FourBar

A node.js program for a fourbar position analysis using the vector method. This library encompasses the angles of all the links and their position vectors along with the transmission angle.

FourBar Position Analysis

This library makes for quick and easy position analysis of a simple four bar linkage. Positions may be put through a simple derivative to obtain velocities and accelerations. For a better understanding of linkages and how to engineer linked mechanisms, see Robert L. Norton's Design of Machinery. Inside this text are in depth explanations of linkages and their uses.

Methods

Method call	Parameters	Description
type	N/A	'VectorMethod'
linkageType	inputLength, couplerLength, outputLength, groundLength	Returns type of linkage
couplerAngle	inputLength, couplerLength, outputLength, groundLength, inputAngle	Returns and Object with open and crossed configuration angles of coupler link from the positive x-axis based on the input link angle in Radians
outputAngle	inputLength, couplerLength, outputLength, groundLength, inputAngle	Returns and Object with open and crossed configuration angles of output link from the positive x-axis based on input link angle in Radians
couplerVector	inputLength, couplerLength, outputLength, groundLength, inputAngle, deltaAngle	Returns Objects of the real and imaginary components of both the crossed and open configurations based on the input angle in Radians + an optional delta as seen below
outputVector	inputLength, couplerLength, outputLength, groundLength, inputAngle, deltaAngle	Returns Objects of the real and imaginary components of both the crossed and open configurations based on the input angle in Radians + an optional delta as seen below
inputVector	inputLength, couplerLength, outputLength, groundLength, inputAngle, deltaAngle	Returns the real and imaginary components of the input link + an optional delta

Parameters

In the image below, input is represented by s, the coupler is p and the output is u.

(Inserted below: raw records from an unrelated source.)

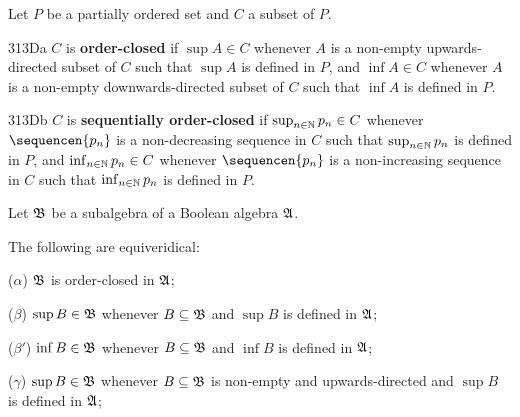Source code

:  Let $P$ be a partially ordered set and $C$ a
subset of $P$.

\spheader 313Da $C$ is {\bf order-closed} if $\sup A\in C$ whenever $A$ is a
non-empty upwards-directed subset of $C$ such that $\sup A$ is defined
in $P$, and
$\inf A\in C$ whenever $A$ is a non-empty downwards-directed subset of
$C$ such that $\inf A$ is defined in $P$.

\spheader 313Db $C$ is {\bf sequentially order-closed} if
$\sup_{n\in\Bbb N}p_n\in C$ whenever $\sequencen{p_n}$ is a
non-decreasing sequence in $C$ such
that $\sup_{n\in\Bbb N}p_n$ is defined in $P$, and
$\inf_{n\in\Bbb N}p_n\in C$ whenever $\sequencen{p_n}$ is a
non-increasing sequence in
$C$ such that $\inf_{n\in\Bbb N}p_n$ is defined in $P$.


 Let $\frak B$ be a subalgebra of a Boolean algebra $\frak A$.

\medskip

 The following are equiveridical:

\qquad($\alpha$) $\frak B$ is order-closed in $\frak A$;

\qquad ($\beta$) $\sup B\in\frak B$ whenever $B\subseteq\frak B$ and
$\sup B$ is defined in $\frak A$;

\qquad ($\beta'$) $\inf B\in\frak B$ whenever $B\subseteq\frak B$ and
$\inf B$ is defined in $\frak A$;

\qquad($\gamma$) $\sup B\in\frak B$ whenever
$B\subseteq\frak B$ is non-empty and upwards-directed and $\sup B$ is
defined in $\frak A$;

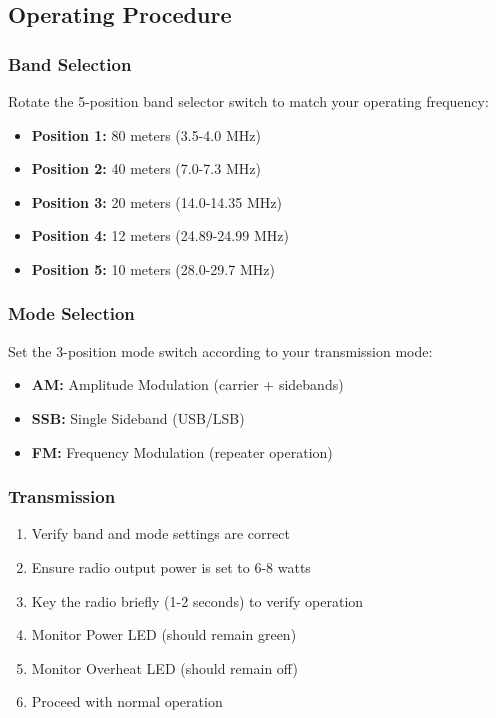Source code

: \documentclass[11pt,a4paper]{article}
\begin{document}
\subsection{Operating Procedure}

\subsubsection{Band Selection}
Rotate the 5-position band selector switch to match your operating frequency:
\begin{itemize}
    \item \textbf{Position 1:} 80 meters (3.5-4.0 MHz)
    \item \textbf{Position 2:} 40 meters (7.0-7.3 MHz)  
    \item \textbf{Position 3:} 20 meters (14.0-14.35 MHz)
    \item \textbf{Position 4:} 12 meters (24.89-24.99 MHz)
    \item \textbf{Position 5:} 10 meters (28.0-29.7 MHz)
\end{itemize}

\subsubsection{Mode Selection}
Set the 3-position mode switch according to your transmission mode:
\begin{itemize}
    \item \textbf{AM:} Amplitude Modulation (carrier + sidebands)
    \item \textbf{SSB:} Single Sideband (USB/LSB)
    \item \textbf{FM:} Frequency Modulation (repeater operation)
\end{itemize}

\subsubsection{Transmission}
\begin{enumerate}
    \item Verify band and mode settings are correct
    \item Ensure radio output power is set to 6-8 watts
    \item Key the radio briefly (1-2 seconds) to verify operation
    \item Monitor Power LED (should remain green)
    \item Monitor Overheat LED (should remain off)
    \item Proceed with normal operation
\end{enumerate}
\end{document}
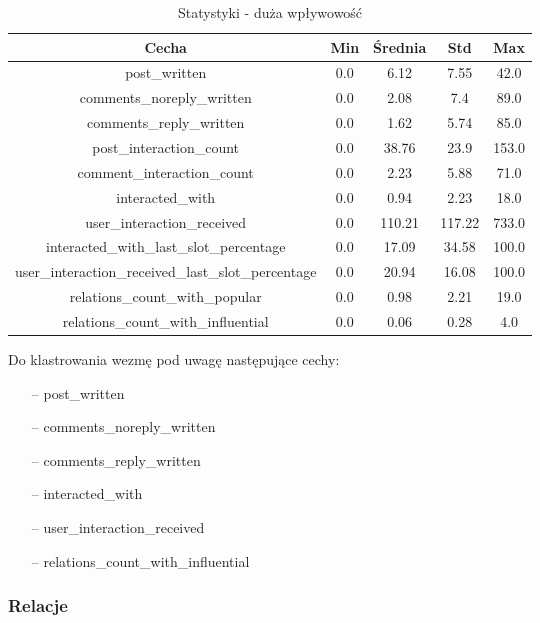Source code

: \documentclass[polish,12pt]{aghthesis}
\begin{document}
\begin{table}[ht]
    \centering
  \begin{center}
  \begin{tabular}{|c|c|c|c|c|}
  \hline
  Cecha & Min & Średnia & Std & Max  \\
  \hline
post\_written & 0.0 & 6.12 & 7.55 & 42.0 \\
\hline
comments\_noreply\_written & 0.0 & 2.08 & 7.4 & 89.0 \\
\hline
comments\_reply\_written & 0.0 & 1.62 & 5.74 & 85.0 \\
\hline
post\_interaction\_count & 0.0 & 38.76 & 23.9 & 153.0 \\
\hline
comment\_interaction\_count & 0.0 & 2.23 & 5.88 & 71.0 \\
\hline
interacted\_with & 0.0 & 0.94 & 2.23 & 18.0 \\
\hline
user\_interaction\_received & 0.0 & 110.21 & 117.22 & 733.0 \\
\hline
interacted\_with\_last\_slot\_percentage & 0.0 & 17.09 & 34.58 & 100.0 \\
\hline
user\_interaction\_received\_last\_slot\_percentage & 0.0 & 20.94 & 16.08 & 100.0 \\
\hline
relations\_count\_with\_popular & 0.0 & 0.98 & 2.21 & 19.0 \\
\hline
relations\_count\_with\_influential & 0.0 & 0.06 & 0.28 & 4.0 \\
\hline
  \end{tabular}
\end{center}
\caption{Statystyki - duża wpływowość}
\label{tab:ii3}
\end{table}

\FloatBarrier

Do klastrowania wezmę pod uwagę następujące cechy:

\begin{itemize}
    \setlength\itemsep{0,005em}
    \item[--] post\_written
    \item[--] comments\_noreply\_written 
    \item[--] comments\_reply\_written
    \item[--] interacted\_with
    \item[--] user\_interaction\_received
    \item[--] relations\_count\_with\_influential
\end{itemize}


\subsubsection{Relacje}
\end{document}
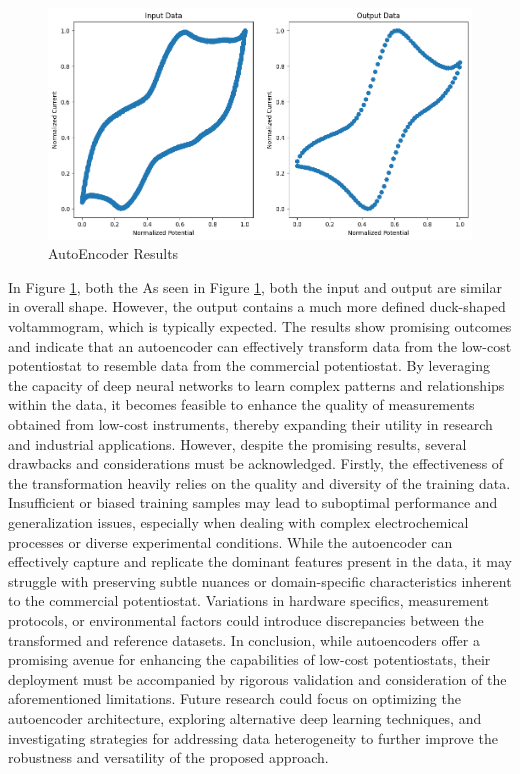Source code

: \begin{figure}[h!]
  \centering
    \includegraphics[width=1\textwidth]{figures/autoencoder.png}
    \caption{AutoEncoder Results}
    \label{autoncoder_results}
\end{figure}
In Figure \ref{autoncoder_results}, both the
As seen in Figure \ref{autoncoder_results}, both the input and output are similar in overall shape. However, the output contains a much more defined duck-shaped voltammogram, which is typically expected. The results show promising outcomes and indicate that an autoencoder can effectively transform data from the low-cost potentiostat to resemble data from the commercial potentiostat. By leveraging the capacity of deep neural networks to learn complex patterns and relationships within the data, it becomes feasible to enhance the quality of measurements obtained from low-cost instruments, thereby expanding their utility in research and industrial applications.
However, despite the promising results, several drawbacks and considerations must be acknowledged. Firstly, the effectiveness of the transformation heavily relies on the quality and diversity of the training data. Insufficient or biased training samples may lead to suboptimal performance and generalization issues, especially when dealing with complex electrochemical processes or diverse experimental conditions. While the autoencoder can effectively capture and replicate the dominant features present in the data, it may struggle with preserving subtle nuances or domain-specific characteristics inherent to the commercial potentiostat. Variations in hardware specifics, measurement protocols, or environmental factors could introduce discrepancies between the transformed and reference datasets. 
In conclusion, while autoencoders offer a promising avenue for enhancing the capabilities of low-cost potentiostats, their deployment must be accompanied by rigorous validation and consideration of the aforementioned limitations. Future research could focus on optimizing the autoencoder architecture, exploring alternative deep learning techniques, and investigating strategies for addressing data heterogeneity to further improve the robustness and versatility of the proposed approach.
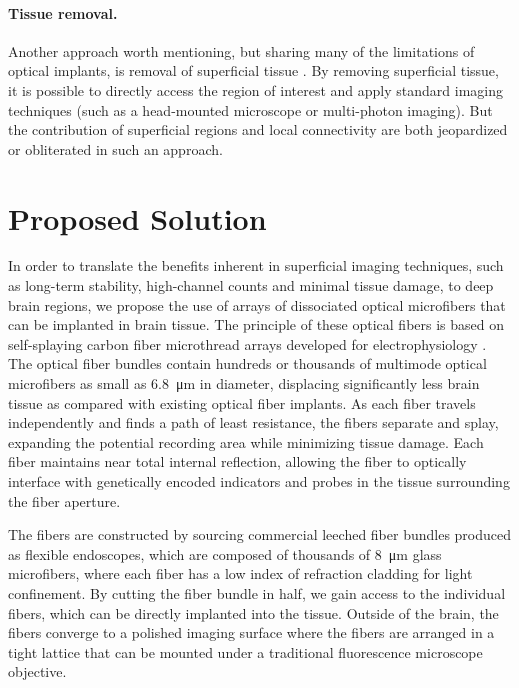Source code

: \paragraph{Tissue removal.} Another approach worth mentioning, 
but sharing many of the limitations of optical implants, is 
removal of superficial tissue \cite{Dombeck:2010jr}. By 
removing superficial tissue, it is possible to directly access 
the region of interest and apply standard imaging techniques 
(such as a head-mounted microscope or multi-photon imaging). 
But the contribution of superficial regions and local connectivity 
are both jeopardized or obliterated in such an approach.

\section{Proposed Solution}

In order to translate the benefits inherent in superficial 
imaging techniques, such as long-term stability, high-channel 
counts and minimal tissue damage, to deep brain regions, we 
propose the use of arrays of dissociated optical microfibers 
that can be implanted in brain tissue. The principle of these 
optical fibers is based on self-splaying carbon fiber microthread 
arrays developed for electrophysiology 
\cite{Guitchounts:2013bs,Markowitz:2015ko}. The optical fiber 
bundles contain hundreds or thousands of multimode 
optical microfibers as small as 6.8~\si{\micro\meter} in diameter, 
displacing significantly less brain tissue as 
compared with existing optical fiber implants. As each 
fiber travels independently and finds a path of least 
resistance, the fibers separate and splay, expanding 
the potential recording area while minimizing tissue 
damage. Each fiber maintains near total internal reflection, 
allowing the fiber to optically interface with genetically 
encoded indicators and probes in the tissue surrounding the 
fiber aperture.

The fibers are constructed by sourcing commercial leeched 
fiber bundles produced as flexible endoscopes, which are 
composed of thousands of 8~\si{\micro\meter} glass microfibers, 
where each fiber has a low index of refraction cladding for 
light confinement. By cutting the fiber bundle in half, we 
gain access to the individual fibers, which can be directly 
implanted into the tissue. Outside of the brain, the fibers 
converge to a polished imaging surface where the fibers are 
arranged in a tight lattice that can be mounted under a 
traditional fluorescence microscope objective.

Driving angle is Theta 2 and the deltas are for creating ternary links.

Example

Below is a vary basic example to show how fast calculations can be made

 
const FourBar = require('fourbar');
const four = new FourBar;
 
 
let output;
let coupler;
let transmission;
 
const link1 = 20;
const link2 = 10;
const link3 = 10;
const link4 = 10;
angle = (75 * (Math.PI/180));
 
 
output = four.outputAngle(link2, link3, link4, link1, angle);
coupler = four.couplerAngle(link2, link3, link4, link1, angle);
transmission = four.transmissionAngle(link2, link3, link4, link1, angle);
 
console.log(`Crossed output angle ${(output.crossed * (180/Math.PI))} \n`);
console.log(`Open output angle ${(output.open * (180/Math.PI))} \n`);
console.log(`Crossed coupler angle ${(coupler.crossed * (180/Math.PI))} \n`);
console.log(`Open coupler angle, ${(coupler.open * (180/Math.PI))} \n`);
console.log(`TYPE: ${four.linkageType(link2, link3, link4, link1, angle)} \n`);
console.log(`Crossed transmission angle ${(transmission.crossed * (180/Math.PI))} \n`);
console.log(`Open transmission angle ${(transmission.open * (180/Math.PI))} \n`);